━━━━━ Working data
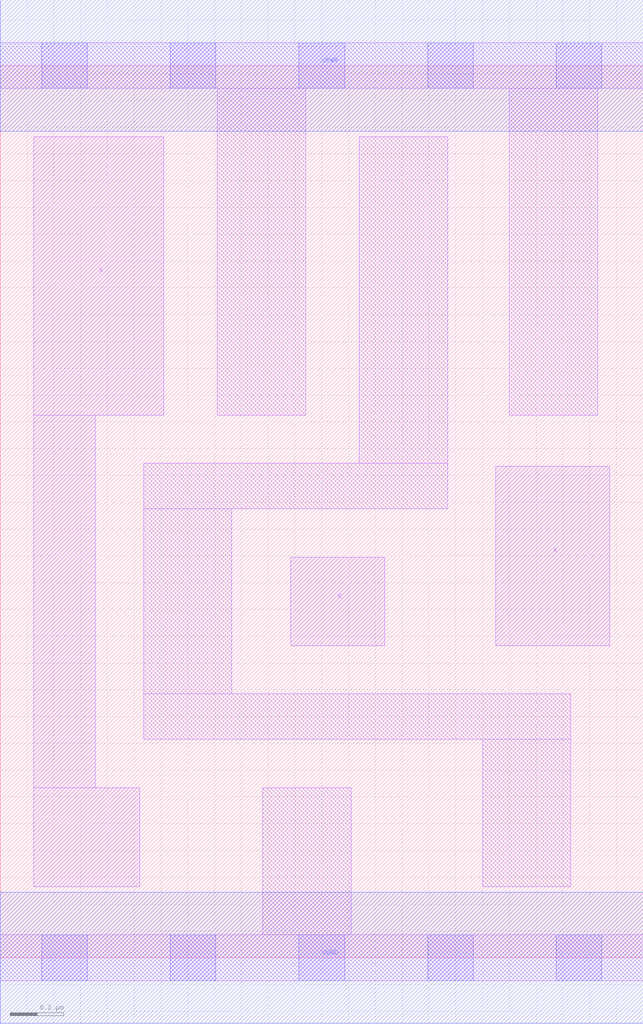
<source format=lef>
# Copyright 2020 The SkyWater PDK Authors
#
# Licensed under the Apache License, Version 2.0 (the "License");
# you may not use this file except in compliance with the License.
# You may obtain a copy of the License at
#
#     https://www.apache.org/licenses/LICENSE-2.0
#
# Unless required by applicable law or agreed to in writing, software
# distributed under the License is distributed on an "AS IS" BASIS,
# WITHOUT WARRANTIES OR CONDITIONS OF ANY KIND, either express or implied.
# See the License for the specific language governing permissions and
# limitations under the License.
#
# SPDX-License-Identifier: Apache-2.0

VERSION 5.7 ;
  NAMESCASESENSITIVE ON ;
  NOWIREEXTENSIONATPIN ON ;
  DIVIDERCHAR "/" ;
  BUSBITCHARS "[]" ;
UNITS
  DATABASE MICRONS 200 ;
END UNITS
MACRO sky130_fd_sc_lp__and2_lp2
  CLASS CORE ;
  SOURCE USER ;
  FOREIGN sky130_fd_sc_lp__and2_lp2 ;
  ORIGIN  0.000000  0.000000 ;
  SIZE  2.400000 BY  3.330000 ;
  SYMMETRY X Y R90 ;
  SITE unit ;
  PIN A
    ANTENNAGATEAREA  0.313000 ;
    DIRECTION INPUT ;
    USE SIGNAL ;
    PORT
      LAYER li1 ;
        RECT 1.850000 1.165000 2.275000 1.835000 ;
    END
  END A
  PIN B
    ANTENNAGATEAREA  0.313000 ;
    DIRECTION INPUT ;
    USE SIGNAL ;
    PORT
      LAYER li1 ;
        RECT 1.085000 1.165000 1.435000 1.495000 ;
    END
  END B
  PIN X
    ANTENNADIFFAREA  0.404700 ;
    DIRECTION OUTPUT ;
    USE SIGNAL ;
    PORT
      LAYER li1 ;
        RECT 0.125000 0.265000 0.520000 0.635000 ;
        RECT 0.125000 0.635000 0.355000 2.025000 ;
        RECT 0.125000 2.025000 0.610000 3.065000 ;
    END
  END X
  PIN VGND
    DIRECTION INOUT ;
    USE GROUND ;
    PORT
      LAYER met1 ;
        RECT 0.000000 -0.245000 2.400000 0.245000 ;
    END
  END VGND
  PIN VPWR
    DIRECTION INOUT ;
    USE POWER ;
    PORT
      LAYER met1 ;
        RECT 0.000000 3.085000 2.400000 3.575000 ;
    END
  END VPWR
  OBS
    LAYER li1 ;
      RECT 0.000000 -0.085000 2.400000 0.085000 ;
      RECT 0.000000  3.245000 2.400000 3.415000 ;
      RECT 0.535000  0.815000 2.130000 0.985000 ;
      RECT 0.535000  0.985000 0.865000 1.675000 ;
      RECT 0.535000  1.675000 1.670000 1.845000 ;
      RECT 0.810000  2.025000 1.140000 3.245000 ;
      RECT 0.980000  0.085000 1.310000 0.635000 ;
      RECT 1.340000  1.845000 1.670000 3.065000 ;
      RECT 1.800000  0.265000 2.130000 0.815000 ;
      RECT 1.900000  2.025000 2.230000 3.245000 ;
    LAYER mcon ;
      RECT 0.155000 -0.085000 0.325000 0.085000 ;
      RECT 0.155000  3.245000 0.325000 3.415000 ;
      RECT 0.635000 -0.085000 0.805000 0.085000 ;
      RECT 0.635000  3.245000 0.805000 3.415000 ;
      RECT 1.115000 -0.085000 1.285000 0.085000 ;
      RECT 1.115000  3.245000 1.285000 3.415000 ;
      RECT 1.595000 -0.085000 1.765000 0.085000 ;
      RECT 1.595000  3.245000 1.765000 3.415000 ;
      RECT 2.075000 -0.085000 2.245000 0.085000 ;
      RECT 2.075000  3.245000 2.245000 3.415000 ;
  END
END sky130_fd_sc_lp__and2_lp2

</source>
━━━━━━━━━━
(Work order) Reproduce all of the entries above word for word, but leave out their pictures.

(Response to the task)
<source format=lef>
# Copyright 2020 The SkyWater PDK Authors
#
# Licensed under the Apache License, Version 2.0 (the "License");
# you may not use this file except in compliance with the License.
# You may obtain a copy of the License at
#
#     https://www.apache.org/licenses/LICENSE-2.0
#
# Unless required by applicable law or agreed to in writing, software
# distributed under the License is distributed on an "AS IS" BASIS,
# WITHOUT WARRANTIES OR CONDITIONS OF ANY KIND, either express or implied.
# See the License for the specific language governing permissions and
# limitations under the License.
#
# SPDX-License-Identifier: Apache-2.0

VERSION 5.7 ;
  NAMESCASESENSITIVE ON ;
  NOWIREEXTENSIONATPIN ON ;
  DIVIDERCHAR "/" ;
  BUSBITCHARS "[]" ;
UNITS
  DATABASE MICRONS 200 ;
END UNITS
MACRO sky130_fd_sc_lp__and2_lp2
  CLASS CORE ;
  SOURCE USER ;
  FOREIGN sky130_fd_sc_lp__and2_lp2 ;
  ORIGIN  0.000000  0.000000 ;
  SIZE  2.400000 BY  3.330000 ;
  SYMMETRY X Y R90 ;
  SITE unit ;
  PIN A
    ANTENNAGATEAREA  0.313000 ;
    DIRECTION INPUT ;
    USE SIGNAL ;
    PORT
      LAYER li1 ;
        RECT 1.850000 1.165000 2.275000 1.835000 ;
    END
  END A
  PIN B
    ANTENNAGATEAREA  0.313000 ;
    DIRECTION INPUT ;
    USE SIGNAL ;
    PORT
      LAYER li1 ;
        RECT 1.085000 1.165000 1.435000 1.495000 ;
    END
  END B
  PIN X
    ANTENNADIFFAREA  0.404700 ;
    DIRECTION OUTPUT ;
    USE SIGNAL ;
    PORT
      LAYER li1 ;
        RECT 0.125000 0.265000 0.520000 0.635000 ;
        RECT 0.125000 0.635000 0.355000 2.025000 ;
        RECT 0.125000 2.025000 0.610000 3.065000 ;
    END
  END X
  PIN VGND
    DIRECTION INOUT ;
    USE GROUND ;
    PORT
      LAYER met1 ;
        RECT 0.000000 -0.245000 2.400000 0.245000 ;
    END
  END VGND
  PIN VPWR
    DIRECTION INOUT ;
    USE POWER ;
    PORT
      LAYER met1 ;
        RECT 0.000000 3.085000 2.400000 3.575000 ;
    END
  END VPWR
  OBS
    LAYER li1 ;
      RECT 0.000000 -0.085000 2.400000 0.085000 ;
      RECT 0.000000  3.245000 2.400000 3.415000 ;
      RECT 0.535000  0.815000 2.130000 0.985000 ;
      RECT 0.535000  0.985000 0.865000 1.675000 ;
      RECT 0.535000  1.675000 1.670000 1.845000 ;
      RECT 0.810000  2.025000 1.140000 3.245000 ;
      RECT 0.980000  0.085000 1.310000 0.635000 ;
      RECT 1.340000  1.845000 1.670000 3.065000 ;
      RECT 1.800000  0.265000 2.130000 0.815000 ;
      RECT 1.900000  2.025000 2.230000 3.245000 ;
    LAYER mcon ;
      RECT 0.155000 -0.085000 0.325000 0.085000 ;
      RECT 0.155000  3.245000 0.325000 3.415000 ;
      RECT 0.635000 -0.085000 0.805000 0.085000 ;
      RECT 0.635000  3.245000 0.805000 3.415000 ;
      RECT 1.115000 -0.085000 1.285000 0.085000 ;
      RECT 1.115000  3.245000 1.285000 3.415000 ;
      RECT 1.595000 -0.085000 1.765000 0.085000 ;
      RECT 1.595000  3.245000 1.765000 3.415000 ;
      RECT 2.075000 -0.085000 2.245000 0.085000 ;
      RECT 2.075000  3.245000 2.245000 3.415000 ;
  END
END sky130_fd_sc_lp__and2_lp2

</source>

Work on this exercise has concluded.